Aim 3. Develop a novel OLCN mimetic to reveal the mechanism of S. Aureus propagation through long sub-micron channels. While the 400 nm thick membranes used in the µSiM-CA provide a model for S. Aureus recognition and entry into the OLCN, they cannot model the subsequent propagation through mm-long canaliculi required for colonization. This leaves basic hypotheses about the mechanisms of OM unaddressed in our in vitro experiments. Specifically, we have hypothesized that the cell division program of S. Aureus is altered by the confinement in canaliculi, possibly including the asymmetric cell devision implied by in vivo images of fixed samples. To address this knowledge gap, we will develop a novel membrane chip for the µSiM platform in which mm-long sub-micron channels are arranged orthogonal to the optical axis of a super-resolution capable microscope. By using intrinsic GFP-markers of division and the cell membrane, we will conduct live-cell microscopy to capture the dynamics of S. Aureus propagation through sub-micron channels; and use small molecule inhibitors and mutants to probe the underling mechanisms. 

Coating Silicon Membranes with Polyurethane-Acrylate

Working towards Aim 1 above, we would like to coat the flat side of porous membranes with polymer and etch through the trench side of those coated membranes. In doing so, we would like to develop a chip which on its flat side presents a soft surface that mimics our porous membrane.

First Spin Coating and Etching Attempt

We began by spin coating polyurethane–acrylate (PUA) provided by Dr. Alexander Shestopalov onto 4 window nonporous chips and 3 window 1 µm slit pore chips. The PUA was extremely viscous, so we initially tried spinning at very high speeds. Using a pipette tip, we spread a small amount of polymer across the surface of the chip and spun through the following protocol: step 1 – 1000 rpm for 10 seconds, step 2 – 5000 rpm for 60 seconds.
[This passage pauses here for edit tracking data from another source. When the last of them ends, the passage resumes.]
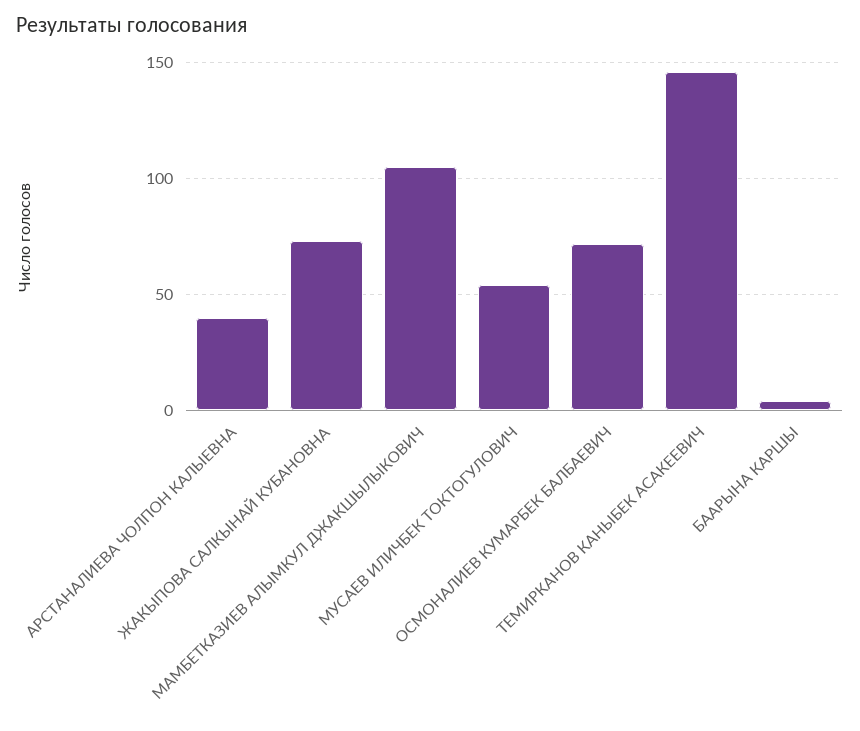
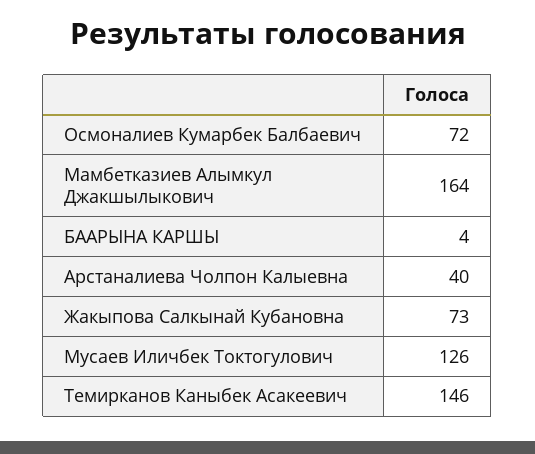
  {
    "АРСТАНАЛИЕВА ЧОЛПОН КАЛЫЕВНА": 40,
    "ЖАКЫПОВА САЛКЫНАЙ КУБАНОВНА": 73,
-   "МАМБЕТКАЗИЕВ АЛЫМКУЛ ДЖАКШЫЛЫКОВИЧ": 105,
+   "МАМБЕТКАЗИЕВ АЛЫМКУЛ ДЖАКШЫЛЫКОВИЧ": 164,
-   "МУСАЕВ ИЛИЧБЕК ТОКТОГУЛОВИЧ": 55,
+   "МУСАЕВ ИЛИЧБЕК ТОКТОГУЛОВИЧ": 126,
    "ОСМОНАЛИЕВ КУМАРБЕК БАЛБАЕВИЧ": 72,
    "ТЕМИРКАНОВ КАНЫБЕК АСАКЕЕВИЧ": 146,
    "БААРЫНА КАРШЫ": 4
  }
This process gave us fairly uniform coatings on both nonporous and porous chips, but left a large lip on the edge of the chip. We adjusted by increasing speeds and spin times to the following: step 1 – 2500 rpm for 10 seconds, step 2 – 10000 rpm for 300 seconds. After spinning, we baked the chip at 80 degrees Celsius for 10 minutes. Coatings on the nonporous chips cured well, but coatings on the porous chips bubbled up. Analysis of the polymer coating on the nonporous chips showed it was about 6 µm – 15 µm thick, shown below.
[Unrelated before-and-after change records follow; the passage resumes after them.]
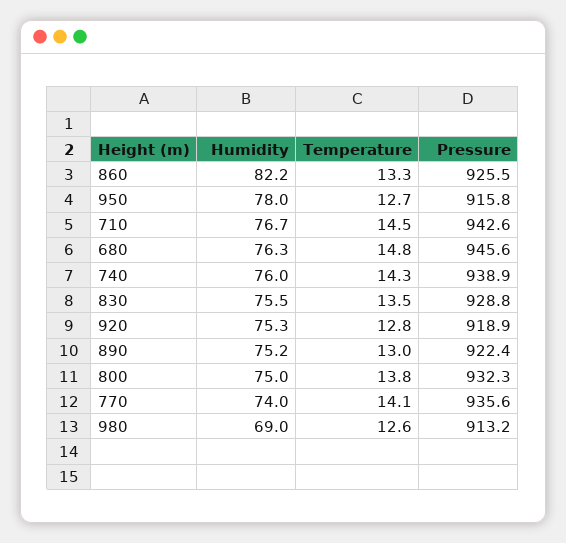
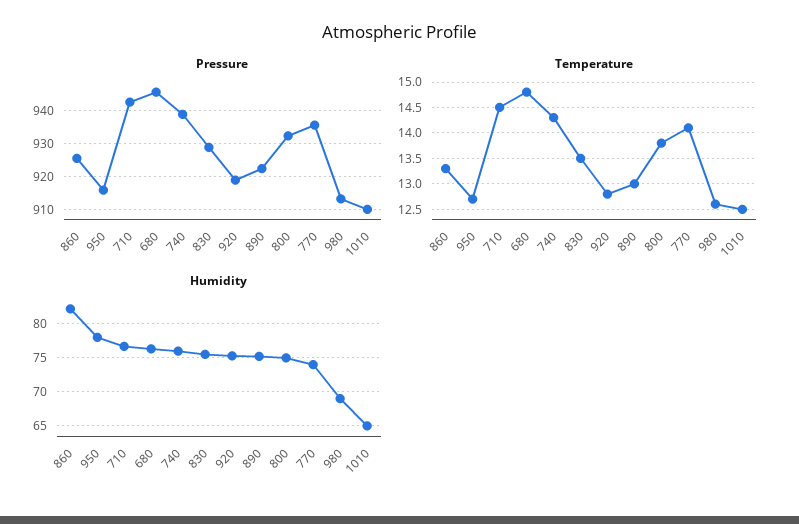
  {
    "Humidity": {
      "860": 82.2,
      "950": 78,
      "710": 76.7,
      "680": 76.3,
      "740": 76,
      "830": 75.5,
      "920": 75.3,
      "890": 75.2,
      "800": 75,
      "770": 74,
-     "980": 69
+     "980": 69,
+     "1010": 65
    },
    "Temperature": {
      "860": 13.3,
      "950": 12.7,
      "710": 14.5,
      "680": 14.8,
      "740": 14.3,
      "830": 13.5,
      "920": 12.8,
      "890": 13,
      "800": 13.8,
      "770": 14.1,
-     "980": 12.6
+     "980": 12.6,
+     "1010": 12.5
    },
    "Pressure": {
      "860": 925.5,
      "950": 915.8,
      "710": 942.6,
      "680": 945.6,
      "740": 938.9,
      "830": 928.8,
      "920": 918.9,
      "890": 922.4,
      "800": 932.3,
      "770": 935.6,
-     "980": 913.2
+     "980": 913.2,
+     "1010": 910
    }
  }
We tried etching the polymer coating on both nonporous and porous chips. A piece of glass was used as a mask on the polymer coated nonporous chips in order to observe the effects of our etching recipe. We used an oxygen/argon etch at 25 scmms each with 150 W of forward power for 10 minutes. We were able to etch most of the polymer off of the nonporous chip, shown below.
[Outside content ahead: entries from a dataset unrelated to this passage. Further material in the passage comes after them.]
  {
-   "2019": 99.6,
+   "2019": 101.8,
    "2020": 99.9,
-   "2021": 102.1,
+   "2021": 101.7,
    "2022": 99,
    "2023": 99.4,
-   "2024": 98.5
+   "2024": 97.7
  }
This led us to believe that with the right polymer thickness on a porous membrane, we should be able to etch through the entirety of the polymer layer and maintain porous structure within that layer.

Second Spin Coating and Etching Attempt

Our second approach used the same spin coating protocol as our last attempt in our first approach (step 1 – 2500 rpm for 10 seconds, step 2 – 10000 rpm for 300 seconds). The biggest difference is instead of baking the polymer to cure it, we used UV light to crosslink it instead. We hoped that by using this approach we would get the coating on the porous chips to remain flat. Fortunately, when we UV cured the deposited polymer for 30 minutes, this was the case. Analysis of these polymer coatings showed 8 um thick polymer coatings, shown below.

Etching with the same recipe used in approach 1 (oxygen/argon etch at 25 scmms each with 150 W of forward power for 10 minutes) seemed to take off 2-3 µm of polymer, shown below.

We also tested how well our etch recipe would remove polymer through the pores of a membrane using a 0.5 µm slit pore chip as a shadow mask (by placing a 0.5 um slit pore chip flat side down on top of the polymer coating deposited on nonporous chips). The results were encouraging, showing deep pores that maintain high fidelity. The results of this approach are shown below.